* [TEXT PASSAGE]
##############################
Analyze web traffic traces

One of our favorite tech bloggers Richard Bejtlich has put up a new post about web traffic analysis using a new open source tool. This prompted me to write this post about using Unsniff Network Analyzer to perform similar analysis. I hope our users will find this article useful. Also see this article  for a detailed overview of HTTP analysis.

Unsniff allows you to :

  • Extract content from HTTP flows. We call this feature “User Objects”. Examples of user objects are images, css, flash, video, etc.
  • Put together separate flows into a web page. This is a powerful feature that allows you to reconstruct web pages completely. This way CSS styles are applied, and inline images and flash content appear in the reconstructed web pages. See picture below.
  • Script for automating analysis. For example: If you want to automatically extract all images from a lengthy capture into individual JPEG files, you can write a VBScript or Ruby program to do that. The Unsniff Scripting API allows such macro operations. See here for samples.
  • Support for HTTPS. If you are a system admin with access to the server certificate, you can perform the same type of analysis for HTTPS. This is quite valuable for debugging website problems at the server. This powerful feature is enabled by Unsniff’s top notch support for decrypting SSLv3 and TLS traffic.

Advantages of correlating flows into a single page.
##############################
* [DATA SHOWN]
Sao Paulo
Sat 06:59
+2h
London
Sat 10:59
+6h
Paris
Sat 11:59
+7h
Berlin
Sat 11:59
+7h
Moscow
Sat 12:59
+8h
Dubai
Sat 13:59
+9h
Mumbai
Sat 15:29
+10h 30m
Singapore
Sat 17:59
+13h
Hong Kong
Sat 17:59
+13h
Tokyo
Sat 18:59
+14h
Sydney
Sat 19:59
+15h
##############################
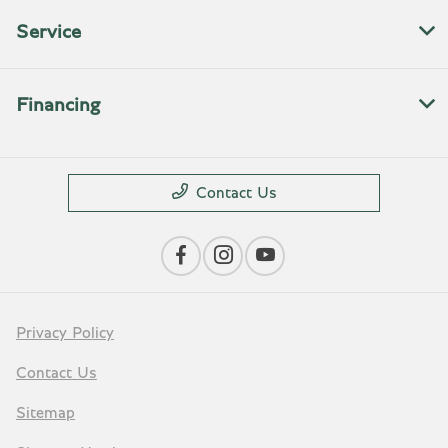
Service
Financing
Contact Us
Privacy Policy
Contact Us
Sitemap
##############################
* [WORK REQUEST 1]
Answer these from the web traffic analysis post:
(a) Who wrote the post that prompted this one?
(b) What does Unsniff call the content it extracts from HTTP flows?
(c) What access does a system admin need to analyze HTTPS traffic?
* [WORK REQUEST 2]
Condense the paragraph beginning "One of our favorite tech bloggers" from the web traffic analysis post into two sentences that keep its main facts.
* [WORK REQUEST 3]
Write the next part of the post on analyzing web traffic with Unsniff, picking up after its final heading.

* [WRITTEN REPLY 1]
(a) Richard Bejtlich
(b) "User Objects"
(c) Access to the server certificate

* [WRITTEN REPLY 2]
Richard Bejtlich's new post on web traffic analysis with a new open source tool prompted this post on doing similar analysis with Unsniff Network Analyzer. A separate article gives a detailed overview of HTTP analysis.

* [WRITTEN REPLY 3]
A single webpage is rendered by the browser by putting together several individual HTTP responses (flows). Sometimes these object come from different hosts. For example, a CSS stylesheet, a flash SWF file, a set of JPEG files, and the master HTML document must all be combined to produce a webpage.

The sample webpages below have been reconstructed from a tcpdump.

Sample 1: Technorati website contains embedded images, complex stylesheet. http://technorati.com

trati.jpg

Sample 2: Richards website with CSS and embedded images. http://www.bejtlich.net/

httpcap.jpg

Notes about this feature.

  1. Switch to the “User Objects” sheet to see the individual flows.  
  2. Click on the HTML object to view reconstructed web page.
  3. Click on the image to see it rendered.
  4. Right click an item and select “View Data” to see raw contents (eg, HTML text, CSS text, Image bytes, Flash etc)
  5. Capture live traffic or select “File -> Import -> From TCPDUMP” to select a pre-captured file in libpcap (Ethereal or Wireshark native) format.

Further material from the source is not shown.